====== TEXT SEGMENT ======
Over the years, Republicans have repeatedly called out Wray, with all the 2024 GOP presidential candidates, except for former New Jersey Gov. Chris Christie, vowing they would fire the director and implement either structural reforms or dismantle the bureau altogether. In 2022, the House Judiciary Committee released a 1,050-page report alleging the agency is “broken” due to Wray’s and Attorney General Merrick Garland’s leadership, as they oversaw an agency that allegedly “altered and mischaracterized evidence to federal courts, circumvented safeguards, and exploited weaknesses in policies.”
“Once again, the president has the right to make nominations, but normally these are for a 10-year term. We’ll see what his process is and whether he actually makes that nomination,” Rounds said. “Then if he does, just as with anybody who is nominated for one of these positions, once they’ve been nominated by the president, then the president gets, the benefit of the doubt on the nomination. But we still go through a process, and that process includes advice and consent, which for the Senate means advice or consent sometimes.”
Less than a year after the report was released, Republican Georgia Rep. Marjorie Taylor Greene introduced an article of impeachment against Wray, accusing the FBI director of guiding the agency to intimidate, harass and entrap “American citizens who have been deemed enemies of the Biden regime.”
====== RECORDED INFORMATION ======
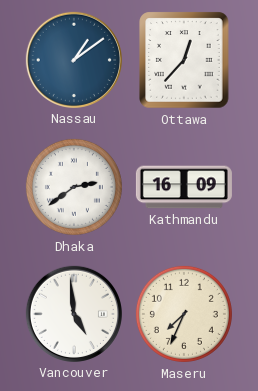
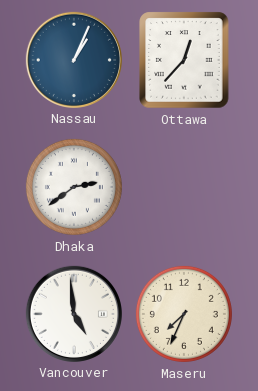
Nassau: 1:09 -> 1:04
Kathmandu: 16:09 -> none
======
According to the passage on FBI director Wray, how long was the report the House Judiciary Committee released in 2022? Work only from the passage on FBI director Wray; the listing plays no part.

## SOLUTION TO THIS TASK
1,050 pages